**Data entries:**
* * * *

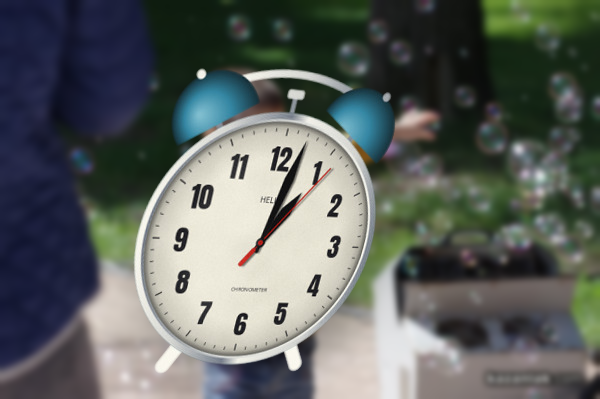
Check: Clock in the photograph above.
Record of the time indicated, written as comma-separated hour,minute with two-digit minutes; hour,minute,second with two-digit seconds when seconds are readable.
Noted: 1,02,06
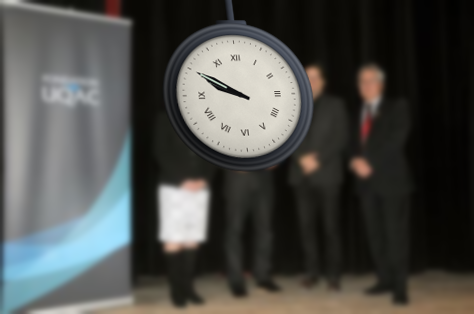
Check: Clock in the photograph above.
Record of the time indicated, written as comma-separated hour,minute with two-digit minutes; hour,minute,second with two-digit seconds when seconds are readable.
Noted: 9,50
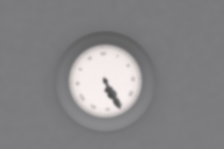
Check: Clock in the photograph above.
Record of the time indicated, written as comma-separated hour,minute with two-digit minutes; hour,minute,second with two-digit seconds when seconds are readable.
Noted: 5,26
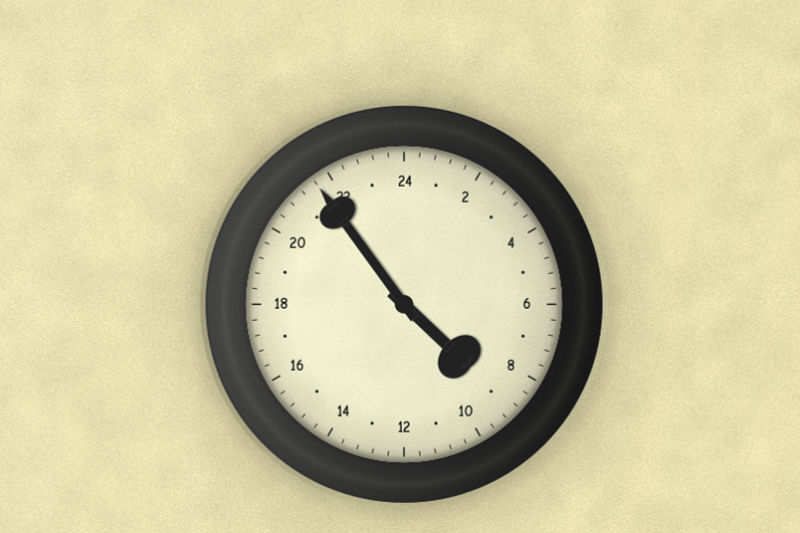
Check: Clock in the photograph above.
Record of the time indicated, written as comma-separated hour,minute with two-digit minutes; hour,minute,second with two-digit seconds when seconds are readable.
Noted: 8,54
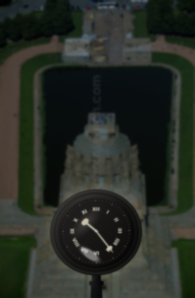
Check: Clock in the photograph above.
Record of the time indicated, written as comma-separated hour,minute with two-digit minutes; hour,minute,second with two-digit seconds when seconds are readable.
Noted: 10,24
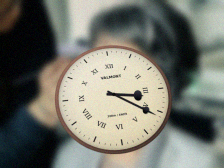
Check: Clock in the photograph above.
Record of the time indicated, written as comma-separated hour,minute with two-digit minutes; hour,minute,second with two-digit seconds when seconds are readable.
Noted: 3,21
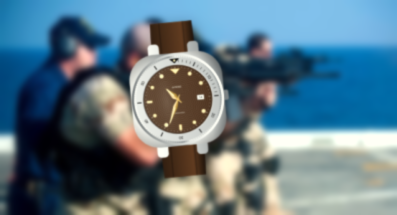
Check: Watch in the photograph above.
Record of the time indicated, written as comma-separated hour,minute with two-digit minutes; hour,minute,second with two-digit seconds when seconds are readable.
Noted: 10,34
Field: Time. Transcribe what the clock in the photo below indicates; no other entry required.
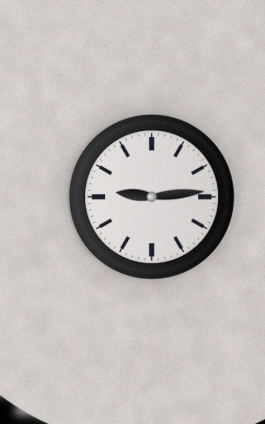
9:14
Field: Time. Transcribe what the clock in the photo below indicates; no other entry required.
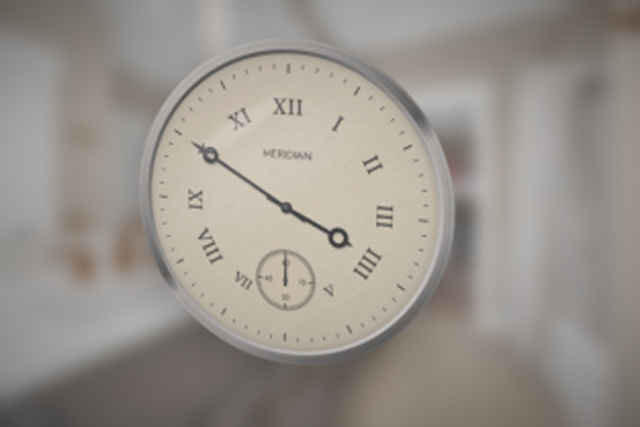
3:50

* * * *

**SET TASK:**
Put the lines of the material above into a numbered list, from its start through the line containing "Noted: 10,34", skipping blank lines and leaving out the pictures.

**ANSWER FOR THE TASK:**
1. Check: Clock in the photograph above.
2. Record of the time indicated, written as comma-separated hour,minute with two-digit minutes; hour,minute,second with two-digit seconds when seconds are readable.
3. Noted: 1,02,06
4. Check: Clock in the photograph above.
5. Record of the time indicated, written as comma-separated hour,minute with two-digit minutes; hour,minute,second with two-digit seconds when seconds are readable.
6. Noted: 9,50
7. Check: Clock in the photograph above.
8. Record of the time indicated, written as comma-separated hour,minute with two-digit minutes; hour,minute,second with two-digit seconds when seconds are readable.
9. Noted: 5,26
10. Check: Clock in the photograph above.
11. Record of the time indicated, written as comma-separated hour,minute with two-digit minutes; hour,minute,second with two-digit seconds when seconds are readable.
12. Noted: 8,54
13. Check: Clock in the photograph above.
14. Record of the time indicated, written as comma-separated hour,minute with two-digit minutes; hour,minute,second with two-digit seconds when seconds are readable.
15. Noted: 10,24
16. Check: Clock in the photograph above.
17. Record of the time indicated, written as comma-separated hour,minute with two-digit minutes; hour,minute,second with two-digit seconds when seconds are readable.
18. Noted: 3,21
19. Check: Watch in the photograph above.
20. Record of the time indicated, written as comma-separated hour,minute with two-digit minutes; hour,minute,second with two-digit seconds when seconds are readable.
21. Noted: 10,34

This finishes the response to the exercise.